INPUT DATA:
BEGIN
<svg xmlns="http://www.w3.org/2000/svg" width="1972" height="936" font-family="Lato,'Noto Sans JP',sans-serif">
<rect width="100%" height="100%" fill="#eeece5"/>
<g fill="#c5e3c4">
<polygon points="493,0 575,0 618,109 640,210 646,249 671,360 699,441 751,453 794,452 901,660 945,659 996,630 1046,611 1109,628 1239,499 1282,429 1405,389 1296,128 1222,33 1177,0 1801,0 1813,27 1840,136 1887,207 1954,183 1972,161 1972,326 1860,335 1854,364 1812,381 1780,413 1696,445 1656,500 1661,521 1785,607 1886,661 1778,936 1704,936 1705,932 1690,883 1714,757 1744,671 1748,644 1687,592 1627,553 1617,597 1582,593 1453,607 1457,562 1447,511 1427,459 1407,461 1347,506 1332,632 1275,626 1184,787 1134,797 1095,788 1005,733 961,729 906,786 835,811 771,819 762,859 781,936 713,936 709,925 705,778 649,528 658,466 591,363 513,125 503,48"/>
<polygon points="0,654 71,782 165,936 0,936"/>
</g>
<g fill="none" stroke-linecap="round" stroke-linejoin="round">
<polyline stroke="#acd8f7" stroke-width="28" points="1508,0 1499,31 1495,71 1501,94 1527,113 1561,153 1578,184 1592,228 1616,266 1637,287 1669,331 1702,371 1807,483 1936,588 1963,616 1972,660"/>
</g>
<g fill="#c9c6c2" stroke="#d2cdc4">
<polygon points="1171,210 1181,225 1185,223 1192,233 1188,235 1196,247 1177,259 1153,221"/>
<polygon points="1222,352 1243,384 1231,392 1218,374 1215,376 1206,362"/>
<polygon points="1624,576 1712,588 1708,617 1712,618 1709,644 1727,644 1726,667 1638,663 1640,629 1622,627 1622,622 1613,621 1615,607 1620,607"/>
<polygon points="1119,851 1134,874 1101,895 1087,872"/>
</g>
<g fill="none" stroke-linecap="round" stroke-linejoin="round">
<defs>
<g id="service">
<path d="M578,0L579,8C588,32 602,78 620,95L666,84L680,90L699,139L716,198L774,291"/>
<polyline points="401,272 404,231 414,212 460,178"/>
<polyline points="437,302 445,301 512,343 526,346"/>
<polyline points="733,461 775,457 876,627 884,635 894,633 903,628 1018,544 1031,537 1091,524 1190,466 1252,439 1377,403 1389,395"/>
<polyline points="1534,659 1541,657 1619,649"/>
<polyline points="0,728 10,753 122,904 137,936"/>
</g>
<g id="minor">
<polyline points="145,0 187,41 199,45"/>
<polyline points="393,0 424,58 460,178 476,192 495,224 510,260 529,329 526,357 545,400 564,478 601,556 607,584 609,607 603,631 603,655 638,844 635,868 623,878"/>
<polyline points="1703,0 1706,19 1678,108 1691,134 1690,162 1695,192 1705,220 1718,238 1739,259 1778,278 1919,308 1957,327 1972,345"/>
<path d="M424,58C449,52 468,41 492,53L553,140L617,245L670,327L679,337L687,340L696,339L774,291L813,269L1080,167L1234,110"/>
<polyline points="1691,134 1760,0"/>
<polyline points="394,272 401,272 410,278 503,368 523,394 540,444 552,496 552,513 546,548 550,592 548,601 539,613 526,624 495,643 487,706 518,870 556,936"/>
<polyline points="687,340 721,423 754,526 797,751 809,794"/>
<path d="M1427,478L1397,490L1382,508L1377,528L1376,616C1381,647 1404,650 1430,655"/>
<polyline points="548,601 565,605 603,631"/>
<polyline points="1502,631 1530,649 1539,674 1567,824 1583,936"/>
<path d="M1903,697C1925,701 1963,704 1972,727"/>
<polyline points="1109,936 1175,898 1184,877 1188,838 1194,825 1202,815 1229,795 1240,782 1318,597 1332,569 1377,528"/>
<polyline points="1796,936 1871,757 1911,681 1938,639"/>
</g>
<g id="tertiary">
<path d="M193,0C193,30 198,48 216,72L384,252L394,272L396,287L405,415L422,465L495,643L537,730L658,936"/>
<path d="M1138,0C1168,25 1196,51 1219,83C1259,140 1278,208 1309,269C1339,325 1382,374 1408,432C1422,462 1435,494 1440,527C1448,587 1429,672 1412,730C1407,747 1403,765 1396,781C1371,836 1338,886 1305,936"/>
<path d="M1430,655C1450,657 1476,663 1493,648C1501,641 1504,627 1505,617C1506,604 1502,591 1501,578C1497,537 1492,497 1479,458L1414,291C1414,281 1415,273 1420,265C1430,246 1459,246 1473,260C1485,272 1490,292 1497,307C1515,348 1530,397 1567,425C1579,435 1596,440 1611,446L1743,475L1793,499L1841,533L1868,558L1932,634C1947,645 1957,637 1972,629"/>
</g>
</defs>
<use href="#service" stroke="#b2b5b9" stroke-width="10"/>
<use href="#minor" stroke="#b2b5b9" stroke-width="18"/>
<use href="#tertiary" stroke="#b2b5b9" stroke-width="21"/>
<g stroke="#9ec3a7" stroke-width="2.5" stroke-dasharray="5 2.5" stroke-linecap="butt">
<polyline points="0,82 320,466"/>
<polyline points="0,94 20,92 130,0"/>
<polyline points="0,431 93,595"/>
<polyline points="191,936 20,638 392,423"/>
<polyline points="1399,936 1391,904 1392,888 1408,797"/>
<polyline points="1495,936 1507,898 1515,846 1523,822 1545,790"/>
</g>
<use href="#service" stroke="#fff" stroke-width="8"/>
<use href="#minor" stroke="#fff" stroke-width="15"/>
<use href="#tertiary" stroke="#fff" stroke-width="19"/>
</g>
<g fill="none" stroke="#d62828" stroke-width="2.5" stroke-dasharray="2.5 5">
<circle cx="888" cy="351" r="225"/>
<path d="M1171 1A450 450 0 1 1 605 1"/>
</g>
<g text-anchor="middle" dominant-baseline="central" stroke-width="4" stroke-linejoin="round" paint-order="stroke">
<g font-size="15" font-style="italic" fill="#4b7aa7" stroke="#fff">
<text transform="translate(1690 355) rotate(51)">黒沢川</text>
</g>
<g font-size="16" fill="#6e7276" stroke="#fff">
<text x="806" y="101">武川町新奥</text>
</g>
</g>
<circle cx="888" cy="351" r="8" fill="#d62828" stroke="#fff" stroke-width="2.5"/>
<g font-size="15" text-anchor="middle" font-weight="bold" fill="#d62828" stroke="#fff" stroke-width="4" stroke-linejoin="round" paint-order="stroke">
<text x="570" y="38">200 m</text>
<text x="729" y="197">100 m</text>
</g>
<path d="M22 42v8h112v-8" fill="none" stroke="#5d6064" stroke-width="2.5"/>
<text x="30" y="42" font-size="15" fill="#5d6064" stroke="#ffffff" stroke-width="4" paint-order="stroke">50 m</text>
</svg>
END
ABOUT THIS TASK: Repeat the data verbatim, line after line, leaving nothing out.

ANSWER SPACE:
<svg xmlns="http://www.w3.org/2000/svg" width="1972" height="936" font-family="Lato,'Noto Sans JP',sans-serif">
<rect width="100%" height="100%" fill="#eeece5"/>
<g fill="#c5e3c4">
<polygon points="493,0 575,0 618,109 640,210 646,249 671,360 699,441 751,453 794,452 901,660 945,659 996,630 1046,611 1109,628 1239,499 1282,429 1405,389 1296,128 1222,33 1177,0 1801,0 1813,27 1840,136 1887,207 1954,183 1972,161 1972,326 1860,335 1854,364 1812,381 1780,413 1696,445 1656,500 1661,521 1785,607 1886,661 1778,936 1704,936 1705,932 1690,883 1714,757 1744,671 1748,644 1687,592 1627,553 1617,597 1582,593 1453,607 1457,562 1447,511 1427,459 1407,461 1347,506 1332,632 1275,626 1184,787 1134,797 1095,788 1005,733 961,729 906,786 835,811 771,819 762,859 781,936 713,936 709,925 705,778 649,528 658,466 591,363 513,125 503,48"/>
<polygon points="0,654 71,782 165,936 0,936"/>
</g>
<g fill="none" stroke-linecap="round" stroke-linejoin="round">
<polyline stroke="#acd8f7" stroke-width="28" points="1508,0 1499,31 1495,71 1501,94 1527,113 1561,153 1578,184 1592,228 1616,266 1637,287 1669,331 1702,371 1807,483 1936,588 1963,616 1972,660"/>
</g>
<g fill="#c9c6c2" stroke="#d2cdc4">
<polygon points="1171,210 1181,225 1185,223 1192,233 1188,235 1196,247 1177,259 1153,221"/>
<polygon points="1222,352 1243,384 1231,392 1218,374 1215,376 1206,362"/>
<polygon points="1624,576 1712,588 1708,617 1712,618 1709,644 1727,644 1726,667 1638,663 1640,629 1622,627 1622,622 1613,621 1615,607 1620,607"/>
<polygon points="1119,851 1134,874 1101,895 1087,872"/>
</g>
<g fill="none" stroke-linecap="round" stroke-linejoin="round">
<defs>
<g id="service">
<path d="M578,0L579,8C588,32 602,78 620,95L666,84L680,90L699,139L716,198L774,291"/>
<polyline points="401,272 404,231 414,212 460,178"/>
<polyline points="437,302 445,301 512,343 526,346"/>
<polyline points="733,461 775,457 876,627 884,635 894,633 903,628 1018,544 1031,537 1091,524 1190,466 1252,439 1377,403 1389,395"/>
<polyline points="1534,659 1541,657 1619,649"/>
<polyline points="0,728 10,753 122,904 137,936"/>
</g>
<g id="minor">
<polyline points="145,0 187,41 199,45"/>
<polyline points="393,0 424,58 460,178 476,192 495,224 510,260 529,329 526,357 545,400 564,478 601,556 607,584 609,607 603,631 603,655 638,844 635,868 623,878"/>
<polyline points="1703,0 1706,19 1678,108 1691,134 1690,162 1695,192 1705,220 1718,238 1739,259 1778,278 1919,308 1957,327 1972,345"/>
<path d="M424,58C449,52 468,41 492,53L553,140L617,245L670,327L679,337L687,340L696,339L774,291L813,269L1080,167L1234,110"/>
<polyline points="1691,134 1760,0"/>
<polyline points="394,272 401,272 410,278 503,368 523,394 540,444 552,496 552,513 546,548 550,592 548,601 539,613 526,624 495,643 487,706 518,870 556,936"/>
<polyline points="687,340 721,423 754,526 797,751 809,794"/>
<path d="M1427,478L1397,490L1382,508L1377,528L1376,616C1381,647 1404,650 1430,655"/>
<polyline points="548,601 565,605 603,631"/>
<polyline points="1502,631 1530,649 1539,674 1567,824 1583,936"/>
<path d="M1903,697C1925,701 1963,704 1972,727"/>
<polyline points="1109,936 1175,898 1184,877 1188,838 1194,825 1202,815 1229,795 1240,782 1318,597 1332,569 1377,528"/>
<polyline points="1796,936 1871,757 1911,681 1938,639"/>
</g>
<g id="tertiary">
<path d="M193,0C193,30 198,48 216,72L384,252L394,272L396,287L405,415L422,465L495,643L537,730L658,936"/>
<path d="M1138,0C1168,25 1196,51 1219,83C1259,140 1278,208 1309,269C1339,325 1382,374 1408,432C1422,462 1435,494 1440,527C1448,587 1429,672 1412,730C1407,747 1403,765 1396,781C1371,836 1338,886 1305,936"/>
<path d="M1430,655C1450,657 1476,663 1493,648C1501,641 1504,627 1505,617C1506,604 1502,591 1501,578C1497,537 1492,497 1479,458L1414,291C1414,281 1415,273 1420,265C1430,246 1459,246 1473,260C1485,272 1490,292 1497,307C1515,348 1530,397 1567,425C1579,435 1596,440 1611,446L1743,475L1793,499L1841,533L1868,558L1932,634C1947,645 1957,637 1972,629"/>
</g>
</defs>
<use href="#service" stroke="#b2b5b9" stroke-width="10"/>
<use href="#minor" stroke="#b2b5b9" stroke-width="18"/>
<use href="#tertiary" stroke="#b2b5b9" stroke-width="21"/>
<g stroke="#9ec3a7" stroke-width="2.5" stroke-dasharray="5 2.5" stroke-linecap="butt">
<polyline points="0,82 320,466"/>
<polyline points="0,94 20,92 130,0"/>
<polyline points="0,431 93,595"/>
<polyline points="191,936 20,638 392,423"/>
<polyline points="1399,936 1391,904 1392,888 1408,797"/>
<polyline points="1495,936 1507,898 1515,846 1523,822 1545,790"/>
</g>
<use href="#service" stroke="#fff" stroke-width="8"/>
<use href="#minor" stroke="#fff" stroke-width="15"/>
<use href="#tertiary" stroke="#fff" stroke-width="19"/>
</g>
<g fill="none" stroke="#d62828" stroke-width="2.5" stroke-dasharray="2.5 5">
<circle cx="888" cy="351" r="225"/>
<path d="M1171 1A450 450 0 1 1 605 1"/>
</g>
<g text-anchor="middle" dominant-baseline="central" stroke-width="4" stroke-linejoin="round" paint-order="stroke">
<g font-size="15" font-style="italic" fill="#4b7aa7" stroke="#fff">
<text transform="translate(1690 355) rotate(51)">黒沢川</text>
</g>
<g font-size="16" fill="#6e7276" stroke="#fff">
<text x="806" y="101">武川町新奥</text>
</g>
</g>
<circle cx="888" cy="351" r="8" fill="#d62828" stroke="#fff" stroke-width="2.5"/>
<g font-size="15" text-anchor="middle" font-weight="bold" fill="#d62828" stroke="#fff" stroke-width="4" stroke-linejoin="round" paint-order="stroke">
<text x="570" y="38">200 m</text>
<text x="729" y="197">100 m</text>
</g>
<path d="M22 42v8h112v-8" fill="none" stroke="#5d6064" stroke-width="2.5"/>
<text x="30" y="42" font-size="15" fill="#5d6064" stroke="#ffffff" stroke-width="4" paint-order="stroke">50 m</text>
</svg>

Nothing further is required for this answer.